No part of her had been afraid. Not of him. Not of what came next. She’d looked at him and seen a future. Maybe not a tidy one. Maybe not a safe one. But it would have been theirs.

Then morning came. The sun broke over the windowsill, and he’d pulled away like she’d been a mistake.

“This is for the best,” he’d said, voice thick, eyes looking anywhere but at her.

She hadn’t even asked what he meant. She already knew. It meant goodbye. It meant I want you, but I’m leaving anyway. It meant he’d decided for both of them and never even talked to her about it.

And it was the same damn thing her father always said.

This is what’s best for you, Meaghan.

Trust me, sweetheart.

Let me handle it.

She was tired of it. Tired of men who claimed to loveher but never trusted her to choose her own life. Her own heart. Her own future.

Her jaw clenched as annoyance filled her.

Let them all keep saying what was best for her. She was through listening.

“Miss Harrington,” Sophie called out, dragging her out of her thoughts. “Can you help me draw Callen’s super suit?”

Meaghan stared over at the trio, not sure when they had given up the game and went back to coloring. “Absolutely. But only if I get to design the cape.”

“Pink!” Sophie screamed with certainty.

“Well, obviously.”

She sat down beside the children, pressing herself back into the now. Into this strange little sliver of stolen safety, where pancakes and crayons made up the armor keeping the fear at bay.

But even as she laughed and helped draw rocket boots on cartoon Callen, her heart kept drifting to the woods.

To the man who kissed like fire and silence all at once.

And to the secret that’s waiting for them. If only they knew where.

CHAPTER 10

BY THE TIMECALLEN pulled the SUV up beside the cabin, the woods had softened into that deep, early-evening hush that only the forest could conjure. The solitude wrapped around him like a worn blanket, thick with the scent of pine and smoke and something faintly sweet drifting from the cracked-open window.

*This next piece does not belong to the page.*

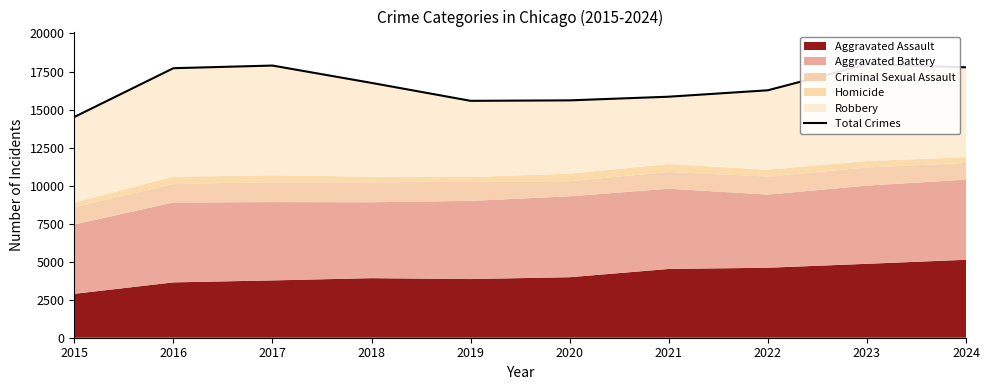

Read the value at 2022, to the nearest 50.

16250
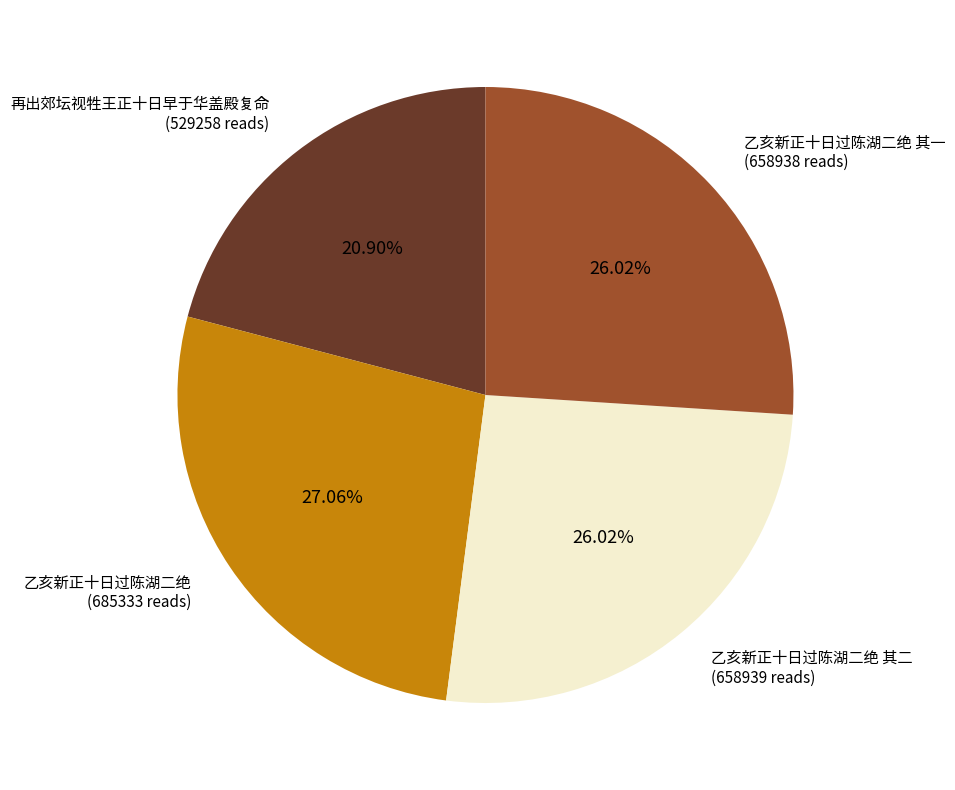

Does any single category account for the majority?

No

He stepped out into the gravel and exhaled slowly, letting the tension of the drive roll off his shoulders. His arms were sore from gripping the wheel, and his jaw ached from clenching it. The bag of supplies weighed next to nothing in comparison.

But the moment he stepped into the cabin, a singular thought pushed everything else aside: He needed a drink.

Because chaos had a sound, and it lived in his childhood cabin now.

The kids were everywhere, and he had no idea how three kindergarteners sounded like an entire classroom running rampant in his cabin. Sophie was singing off-key in the living room, spinning in dizzy circles with a pillowcasetied around her neck like a cape. Willie hopped between furniture cushions, pretending the floor was lava, and Lucas was in a heated debate with Meaghan over whether or not melted crayons could be used as tactical camouflage.

Meaghan was trying—God bless her—to maintain some order, crouched on the floor with a construction paper crown half-finished in her lap, glue stick in one hand and a bandage in the other.

Crayons rolled across the hardwood floor as a paper plate hit the wall and fluttered to the ground. Someone knocked over a cup of juice, and a high-pitched shriek rang out, but Callen couldn’t tell whether it was in delight or dismay.

It was the sound of cabin fever. High-pitched. Inescapable. And relentless.